Rusia Tiba-Tiba Warning: Eksistensinya Terancam-Sebut Ini Harga Mati
Jakarta, CNBC Indonesia - Wakil Ketua Dewan Keamanan Rusia sekaligus mantan Presiden Dmitry Medvedev menegaskan bahwa Rusia hanya dapat mempertahankan keberadaan negaranya dengan mencapai kemenangan mutlak dalam konflik di Ukraina. Pernyataan mendesak tersebut disampaikan karena Barat dinilai terus berupaya menghancurkan Rusia melalui Kyiv.
Mengutip laporan Russia Today, Rabu (29/07/2026), Medvedev menyampaikan hal tersebut saat berbicara di hadapan para politisi muda dan perwakilan partai-partai parlemen dalam forum pemuda Territory of Meanings. Ia menyebut saat ini Rusia sedang menghadapi tantangan yang belum pernah terjadi sebelumnya akibat gelombang sanksi dan tekanan politik dari negara-negara Barat.
"Tugas kita bersama adalah mempertahankan negara kita.
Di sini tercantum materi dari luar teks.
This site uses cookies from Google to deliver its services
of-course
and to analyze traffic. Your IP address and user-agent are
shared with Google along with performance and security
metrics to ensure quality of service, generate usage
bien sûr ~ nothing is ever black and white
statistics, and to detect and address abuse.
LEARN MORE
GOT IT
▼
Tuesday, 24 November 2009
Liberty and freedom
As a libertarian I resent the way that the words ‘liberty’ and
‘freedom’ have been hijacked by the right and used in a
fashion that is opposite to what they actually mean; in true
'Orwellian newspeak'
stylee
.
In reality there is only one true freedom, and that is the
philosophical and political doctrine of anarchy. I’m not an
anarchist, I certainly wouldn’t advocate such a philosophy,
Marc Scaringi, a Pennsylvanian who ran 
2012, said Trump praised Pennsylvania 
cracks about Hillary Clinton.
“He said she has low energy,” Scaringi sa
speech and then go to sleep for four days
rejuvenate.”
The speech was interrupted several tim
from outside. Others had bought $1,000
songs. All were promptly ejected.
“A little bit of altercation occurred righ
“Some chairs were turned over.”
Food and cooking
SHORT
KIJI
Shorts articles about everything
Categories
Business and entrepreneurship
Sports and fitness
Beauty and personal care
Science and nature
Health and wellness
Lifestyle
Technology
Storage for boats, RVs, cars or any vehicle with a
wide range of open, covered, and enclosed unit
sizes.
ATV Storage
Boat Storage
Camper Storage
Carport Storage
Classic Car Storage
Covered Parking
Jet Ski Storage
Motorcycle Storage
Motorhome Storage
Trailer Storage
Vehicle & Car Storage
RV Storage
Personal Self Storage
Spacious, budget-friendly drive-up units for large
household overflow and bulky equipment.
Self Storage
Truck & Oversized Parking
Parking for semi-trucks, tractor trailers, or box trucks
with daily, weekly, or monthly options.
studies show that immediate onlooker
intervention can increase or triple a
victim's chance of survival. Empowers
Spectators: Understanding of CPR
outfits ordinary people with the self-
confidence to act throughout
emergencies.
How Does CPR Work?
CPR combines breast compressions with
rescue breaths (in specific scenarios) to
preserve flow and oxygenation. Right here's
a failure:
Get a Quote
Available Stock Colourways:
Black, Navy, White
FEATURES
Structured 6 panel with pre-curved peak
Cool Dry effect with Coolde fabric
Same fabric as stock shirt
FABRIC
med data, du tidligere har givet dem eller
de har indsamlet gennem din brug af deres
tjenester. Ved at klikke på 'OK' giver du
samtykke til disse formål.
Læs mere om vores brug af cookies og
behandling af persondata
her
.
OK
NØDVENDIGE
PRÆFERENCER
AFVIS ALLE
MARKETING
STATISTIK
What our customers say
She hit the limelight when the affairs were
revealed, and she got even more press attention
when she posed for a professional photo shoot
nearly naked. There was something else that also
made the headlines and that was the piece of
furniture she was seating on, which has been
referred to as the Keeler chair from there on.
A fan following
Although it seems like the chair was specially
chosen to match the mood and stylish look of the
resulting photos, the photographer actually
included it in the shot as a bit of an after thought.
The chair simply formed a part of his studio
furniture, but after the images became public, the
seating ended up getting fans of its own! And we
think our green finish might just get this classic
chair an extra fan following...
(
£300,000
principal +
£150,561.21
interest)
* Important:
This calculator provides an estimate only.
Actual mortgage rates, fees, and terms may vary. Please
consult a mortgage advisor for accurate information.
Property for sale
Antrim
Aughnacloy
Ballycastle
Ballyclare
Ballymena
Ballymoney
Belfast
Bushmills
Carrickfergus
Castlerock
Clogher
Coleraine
Satu-satunya cara untuk mempertahankan negara kita adalah kemenangan dalam operasi militer khusus," tegas Medvedev.
Medvedev menyatakan bahwa Rusia telah lama bersabar menghadapi berbagai upaya Barat yang ingin merusak kedaulatan negaranya. Menurutnya, negara-negara penentang menaruh rasa benci terhadap Rusia yang besar, kuat, mandiri, serta tidak bisa diperintah oleh pihak asing.
Ia menilai negara-negara Barat saat ini memanfaatkan Ukraina sebagai "pemukul" (battering ram) demi melenyapkan dan meruntuhkan Rusia secara penuh. Meski partai-partai politik di dalam negeri memiliki perbedaan pendapat mengenai isu ekonomi dan sosial menjelang pemilihan Pemilu Duma Negara (State Duma), mereka dituntut untuk tetap bersatu dalam isu-isu yang memengaruhi kelangsungan hidup negara.
Medvedev juga mengungkapkan keyakinannya bahwa Rusia pada akhirnya akan keluar sebagai pemenang dalam pertempuran tersebut. Moskow sendiri telah berulang kali menegaskan bahwa ekspansi NATO hingga ke perbatasannya merupakan ancaman keamanan nasional utama dan menjadi alasan kunci meletusnya konflik di Ukraina.
Sebelumnya, hal ini sudah disampaikan oleh Presiden Rusia Vladimir Putin. Putin menegaskan kepada para anggota parlemen bahwa tidak ada satu pihak pun yang bakal pernah berhasil mematahkan semangat rakyat Rusia. Ia menambahkan bahwa sistem politik dan lembaga-lembaga negara Rusia telah sepenuhnya siap untuk menolak serta membalas setiap aksi permusuhan dari luar.
"Musuh-musuh kita gagal di medan perang dan kini beralih menggunakan aksi-aksi terorisme. Sanksi Barat pun gagal merusak Rusia dan justru menimbulkan kerugian terbesar bagi negara-negara Eropa serta pihak lain yang mengundangkannya," ungkap Presiden Putin saat bertemu anggota parlemen State Duma.